Just now he was fighting at long range. And all the complex system of the C. G. & X. railroad vibrated under his blows. A dozen rapid-fire orders had sent as many station officials scuttling to posts of duty. Already telegraph wires were sizzling; and employees miles away were hustling in consequence, to fulfil their master’s behests. The fastest engine on the C. G. & X. was getting up steam. A dozen frantic machinists with oil cans, wrenches and hammers were swarming over and under the huge locomotive making her ready for a record trip. In the few minutes that remained, before his Special could start, Caleb Conover, coolest, least hurried man in the whole buzzing station, was talking over the long-distance telephone to Caine.
“Yes,” he was saying, as, cigar in mouth, he lounged above the transmitter on his desk, “I’ll be off in three minutes. So listen hard, for you are liable to have a wakeful day before you. I’ve gave orders to side-track everything on the C. G. & X. between here an’ McIntyre Junction. That’ll give us room for a sixty-five-mile-an-hour trip as far as the Junction. After that I’ll be off the C. G. & X. tracks and I’ll have to take my chances of gettin’ the right of way. But I guess a couple of tel’grams I’ve sent will loosen things up on the other road. Remember, I’m a’ comin’ as fast as steam will carry me. Since you say the Starke bill ain’t come up yet, there’s a show of my gettin’ there on time, after all. I’ve just ’phoned Bourke, the Assemblyman from my Districk, to hold the crowd together as well as he can till I land. What? No, don’t you bother over that. He knows how to keep the bill back for a while, anyhow. Motion to adjourn’s always in order. He’ll hop up an’ move to adjourn ev’ry five minutes and then demand a poll on the vote. Good ol’-fashioned fil’busterin’. That, an’ a few other cunnin’ little stunts that I’ve taught him, is liable to delay business pretty much in the Assembly to-day. My crowd’s got all their orders. But Blacarda was a roarin’ fool not to push the bill through early this mornin’. I s’pose he figgered out he had all day ahead of him. Him an’ me will settle our score later.
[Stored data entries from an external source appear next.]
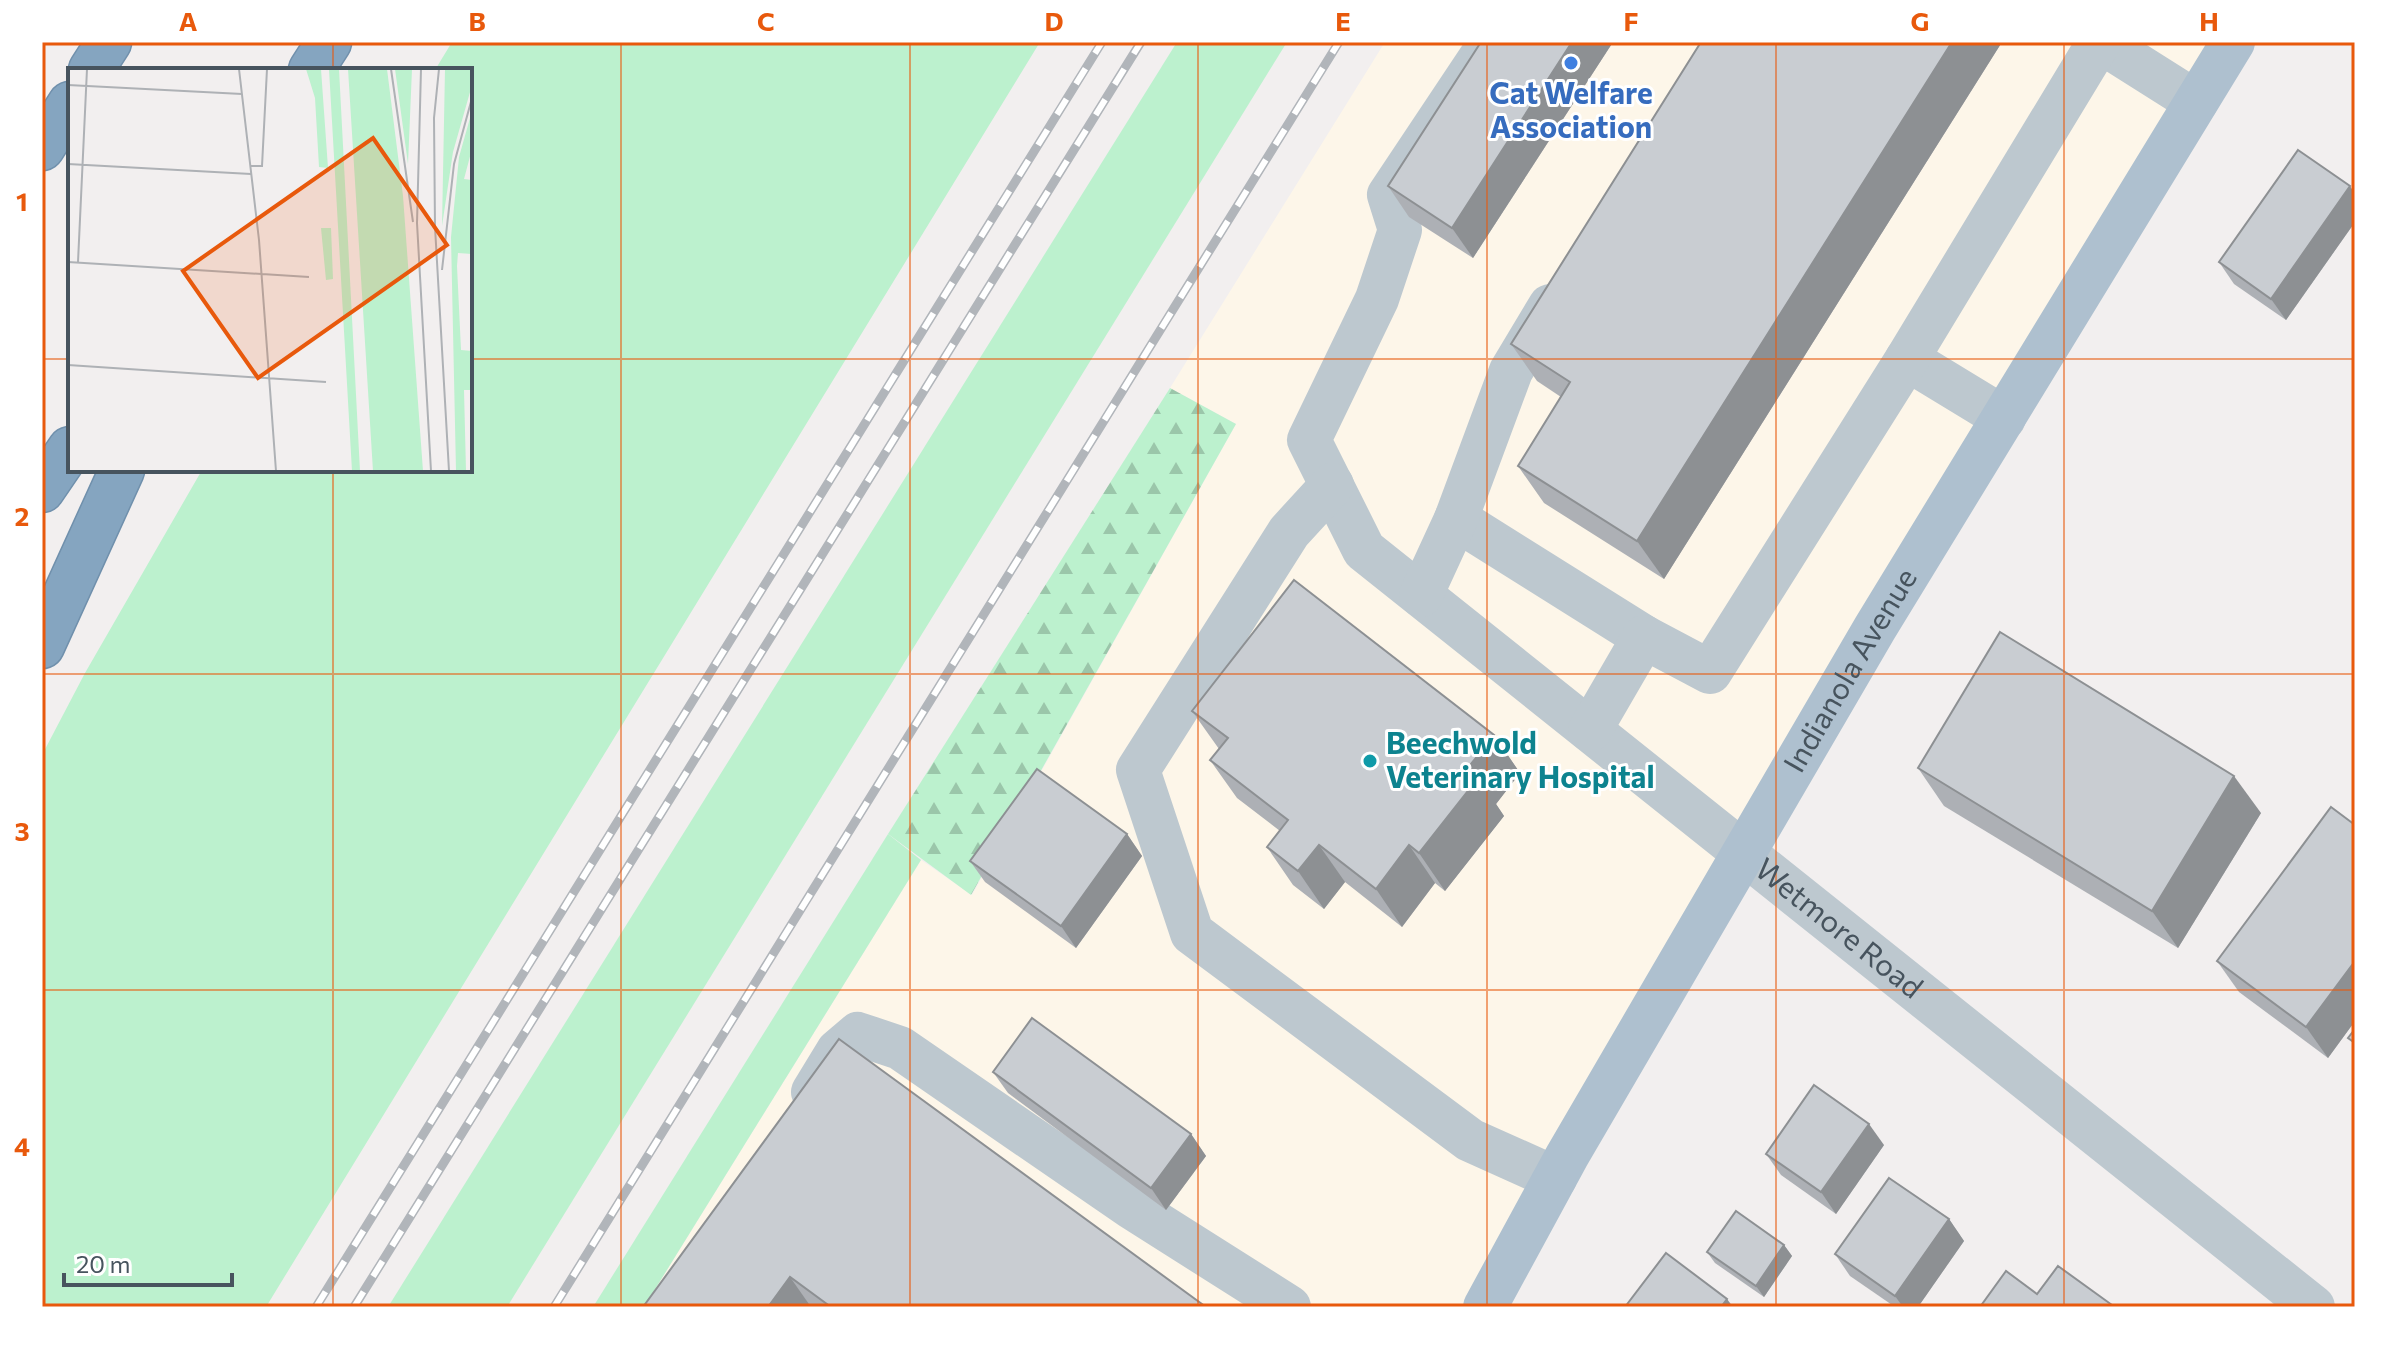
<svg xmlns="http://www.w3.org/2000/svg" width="2397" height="1349" viewBox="0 0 2397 1349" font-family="Commissioner,sans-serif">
	<defs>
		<pattern id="forest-firs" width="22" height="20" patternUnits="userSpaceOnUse" patternTransform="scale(2)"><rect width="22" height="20" fill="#bcf1ce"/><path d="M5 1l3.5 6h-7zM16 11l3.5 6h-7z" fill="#9bc6aa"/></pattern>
	</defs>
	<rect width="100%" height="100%" fill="#f2efef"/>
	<path fill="#fdf6e9" d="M1385 42H2235L1505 1307H644L921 860 972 895 1236 424 1170 388Z"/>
	<g fill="#bcf1ce">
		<path d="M452 42H1040L266 1307H42V755L85 673 202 470H470V70H435Z"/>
		<path d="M1177 42H1287L507 1307H388Z"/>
		<path d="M888 834 921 860 644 1307H593Z"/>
	</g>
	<path fill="url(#forest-firs)" d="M1170 388 1236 424 971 895 888 834Z"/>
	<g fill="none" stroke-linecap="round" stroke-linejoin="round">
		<defs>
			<g id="highway">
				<path d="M91 70 109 42"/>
				<path d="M311 70 329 42"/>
				<path d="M42 148 70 104"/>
				<path d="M42 490 70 449"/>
				<path d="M42 646 122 470"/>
			</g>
		</defs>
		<use href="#highway" stroke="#7090ac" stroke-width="47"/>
		<g stroke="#bdc8cf" stroke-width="44">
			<path id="s1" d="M1491 42 1389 195 1400 230 1377 299 1309 440 1364 550 2313 1307"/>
			<path d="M2101 42 2196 102"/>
			<path d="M1907 359 2004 418"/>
			<path d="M1332 485 1289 532 1138 770 1192 933 1470 1140 1555 1178"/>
			<path d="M1456 519 1644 637"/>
			<path d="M1421 595 1456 519 1511 371 1550 306"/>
			<path d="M1590 730 1644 637 1710 672 1907 359 2099 42"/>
			<path d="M813 1092 838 1051 858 1034 900 1048 1131 1207 1289 1307"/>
		</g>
		<path stroke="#aec0cf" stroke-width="44" id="s2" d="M1485 1307 1567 1156 1875 628 2233 42"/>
		<use href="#highway" stroke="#85a5c0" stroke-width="44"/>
		<defs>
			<g id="rail">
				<path d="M316 1307 1102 42"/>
				<path d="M354 1307 1141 42"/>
				<path d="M554 1307 1339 42"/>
			</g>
		</defs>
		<use href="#rail" stroke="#b1b5ba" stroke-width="9"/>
		<use href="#rail" stroke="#fff" stroke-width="6" stroke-dasharray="18" stroke-linecap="butt"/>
	</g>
	<g fill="#adb0b5">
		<path d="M1481 42H1613L1473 258 1409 217 1388 186Z"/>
		<path d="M1701 42H2002L1664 579 1544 503 1518 466 1561 397 1537 381 1511 344Z"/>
		<path d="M2355 194V222L2286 320 2234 284 2219 262Z"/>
		<path d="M1192 711 1494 735 1520 773 1496 804 1504 816 1445 891 1435 883 1402 927 1345 882 1324 909 1293 885 1267 847 1280 831 1237 798 1210 760 1219 749Z"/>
		<path d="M1918 768 2261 813 2178 948 1944 806Z"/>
		<path d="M2355 825V1021L2328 1058 2239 992 2217 961Z"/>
		<path d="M1127 834 1142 856 1076 948 985 882 970 861Z"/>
		<path d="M839 1039 1206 1307H643Z"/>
		<path d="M993 1072 1191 1134 1206 1156 1166 1210 1008 1093Z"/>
		<path d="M1884 1145 1836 1214 1781 1175 1766 1154Z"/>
		<path d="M1949 1219 1964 1241 1918 1307H1895L1850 1276 1835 1254Z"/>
		<path d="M1784 1245 1792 1256 1764 1297 1715 1263 1707 1252Z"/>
	</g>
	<g fill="#8d9093">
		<path d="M1572 42H1613L1473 258 1452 228Z"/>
		<path d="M1952 42H2002L1664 579 1637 541Z"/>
		<path d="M2350 186 2355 194V222L2286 320 2271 299Z"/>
		<path d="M1494 735 1520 773 1496 804 1504 816 1445 891 1419 853 1467 769Z"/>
		<path d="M2234 776 2261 813 2178 948 2152 911Z"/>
		<path d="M1127 834 1142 856 1076 948 1061 926Z"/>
		<path d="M1319 845 1345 882 1324 909 1298 871Z"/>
		<path d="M1409 845 1435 883 1402 927 1376 889Z"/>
		<path d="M2355 961V1021L2328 1058 2306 1027Z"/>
		<path d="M1869 1124 1884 1145 1836 1214 1821 1192Z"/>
		<path d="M1191 1134 1206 1156 1166 1210 1151 1188Z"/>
		<path d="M1949 1219 1964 1241 1918 1307H1903L1895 1296Z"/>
		<path d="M1784 1245 1792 1256 1764 1297 1756 1286Z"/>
		<path d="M790 1277 811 1307H768Z"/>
		<path d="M1727 1299 1733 1307H1721Z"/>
	</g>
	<g fill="#c9cdd2" stroke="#8d9093" stroke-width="2">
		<path d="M1481 42H1572L1452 228 1388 186Z"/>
		<path d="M1701 42H1952L1637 541 1518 466 1570 382 1511 344Z"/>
		<path d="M2298 150 2350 186 2271 299 2219 262Z"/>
		<path d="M1294 580 1494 735 1467 769 1478 778 1419 853 1409 845 1376 889 1319 845 1298 871 1267 847 1288 820 1210 760 1228 738 1192 711Z"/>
		<path d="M2000 632 2234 776 2152 911 1918 768Z"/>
		<path d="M1037 769 1127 834 1061 926 970 861Z"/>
		<path d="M2331 807 2355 825V961L2306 1027 2217 961Z"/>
		<path d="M1032 1018 1191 1134 1151 1188 993 1072Z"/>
		<path d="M2355 1029V1043L2348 1038Z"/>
		<path d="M839 1039 1206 1307H831L790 1277 768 1307H643Z"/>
		<path d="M1814 1085 1869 1124 1821 1192 1766 1154Z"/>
		<path d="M1889 1178 1949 1219 1895 1296 1835 1254Z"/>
		<path d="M1736 1211 1784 1245 1756 1286 1707 1252Z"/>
		<path d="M1666 1253 1727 1299 1721 1307H1625Z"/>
		<path d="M2058 1266 2112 1305 2111 1307H1980L2006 1271 2037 1294Z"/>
	</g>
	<path fill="none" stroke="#e8590c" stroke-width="2" stroke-opacity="0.55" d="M333 42V70M621 42V1307M910 42V1307M1198 42V1307M1487 42V1307M1776 42V1307M2064 42V1307M42 359H70M470 359H2355M333 470V1307M42 674H2355M42 990H2355"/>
	<circle fill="#3f7fe0" stroke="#fff" stroke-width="3" cx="1571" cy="63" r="8"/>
	<circle fill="#0f9aa8" stroke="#fff" stroke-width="3" cx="1370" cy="761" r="8"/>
	<g text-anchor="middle" stroke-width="6" stroke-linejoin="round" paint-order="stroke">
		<g font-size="30" font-weight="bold" fill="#366cbe" stroke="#fff">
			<text x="1571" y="104">Cat Welfare<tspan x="1571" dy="34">Association</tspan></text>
		</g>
		<g font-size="30" fill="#47545e" stroke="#fff">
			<text dy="10" stroke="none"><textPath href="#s2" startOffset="734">Indianola Avenue</textPath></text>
			<text dy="10" stroke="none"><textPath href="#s1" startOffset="1180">Wetmore Road</textPath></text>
		</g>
		<g font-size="30" font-weight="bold" fill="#0d838f" stroke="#fff" text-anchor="start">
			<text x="1386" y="754">Beechwold<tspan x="1386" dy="34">Veterinary Hospital</tspan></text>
		</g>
	</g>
	<g transform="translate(68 68)">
		<rect width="404" height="404" fill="#f2efef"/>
		<path d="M261 1H271L292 403H284ZM280 1H319L335 128 355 403H305ZM327 1H344L340 96ZM377 1H404V17L385 84 374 158ZM404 43V81L396 111 404 112V186L390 185 389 198 393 282 404 283V322H396L398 403H388L383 169 391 89Z" fill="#bcf1ce"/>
		<path d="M238 1H253L260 100 251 99 247 30ZM253 160H263L265 211 258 212Z" fill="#bcf1ce"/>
		<path fill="none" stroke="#aeb1b5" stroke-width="2" d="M171 1 191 172 208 403M323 1 345 154M353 1 349 155 363 403M371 1 366 50 367 159 381 403M0 17 174 26M0 96 183 106M183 98H194L199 1M0 194 241 209M10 194 19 1M374 202 386 96 404 30M0 297 258 314"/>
		<path fill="#e8590c" fill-opacity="0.15" stroke="#e8590c" stroke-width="4" d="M305 70 379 177 190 310 115 203Z"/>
		<rect width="404" height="404" fill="none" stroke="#47545e" stroke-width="4"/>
	</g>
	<rect width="2397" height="1349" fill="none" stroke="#ffffff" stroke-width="88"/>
	<path d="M64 1273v12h168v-12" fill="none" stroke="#47545e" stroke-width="4"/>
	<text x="76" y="1273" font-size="24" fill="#47545e" stroke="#ffffff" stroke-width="6" paint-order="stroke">20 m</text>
	<rect x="44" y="44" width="2309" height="1261" fill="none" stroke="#e8590c" stroke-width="3"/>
	<g font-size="26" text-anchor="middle" font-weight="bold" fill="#e8590c">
		<text x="188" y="31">A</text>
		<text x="477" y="31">B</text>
		<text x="766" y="31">C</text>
		<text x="1054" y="31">D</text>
		<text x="1343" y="31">E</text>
		<text x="1631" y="31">F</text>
		<text x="1920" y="31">G</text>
		<text x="2209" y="31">H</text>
		<text x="22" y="211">1</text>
		<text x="22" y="526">2</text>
		<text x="22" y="841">3</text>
		<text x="22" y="1156">4</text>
	</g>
</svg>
So long! My engine’s ready.”
Clambering aboard the locomotive cab the moment the last oiler scuttled to safety from underneath the driving-wheels, Conover lighted a fresh cigar, and with a grim smile leaned back to enjoy the whirlwind flight through the rain. He was happier than he had been in weeks. Not only through the quick lifting of the horror that had so engulfed him, but from the joy of a hard fight against heavy odds. In spite of his cheery tone toward Caine, he knew it was problematical whether or not his henchman, Bourke, could retard the vote on the Starke Bill until his arrival. But it was a chance well worth the taking. His anxiety for Desirée banished, the Fighter turned with more than wonted zeal to the battle before him.
The engine thundered over the miles of sodden land, the cab windows awash with rain; the great bulk swaying perilously from its own reckless speed; the twisting of sharp curves more than once hurling Caleb headlong from his seat. Past long lines of side-tracked freight and passenger trains they whizzed. Every switch along the line bore its burden of cars hustled off the main line by Caleb’s commands. The entire C. G. & X. system was for the time tied up, that its ruler might travel over its rails as no man had before traversed them.
“At this rate,” mused Caleb, “I’ll make it, with any sort of luck. If I can be sure of speed on the other line—!”
Toward the latest of many brown wooden stations they flashed. The engineer threw over a lever. The wheels shrieked ear-splitting protest as they gripped and shaved the rails in the shock of the brake’s clutch.
“What’s up?” bellowed Conover, wrathfully. “Is—?”
“Station agent’s flagging us, sir, with the danger signal,” replied the engineer, leaning out into the rain to accost a scared, shirtsleeved man who ran toward them, flag in hand, along the track.
Conover pulled the engineer to one side and thrust his own head from the cab window, just as the panting station agent came up.
“What d’ye mean by stoppin’ us?” demanded the Fighter.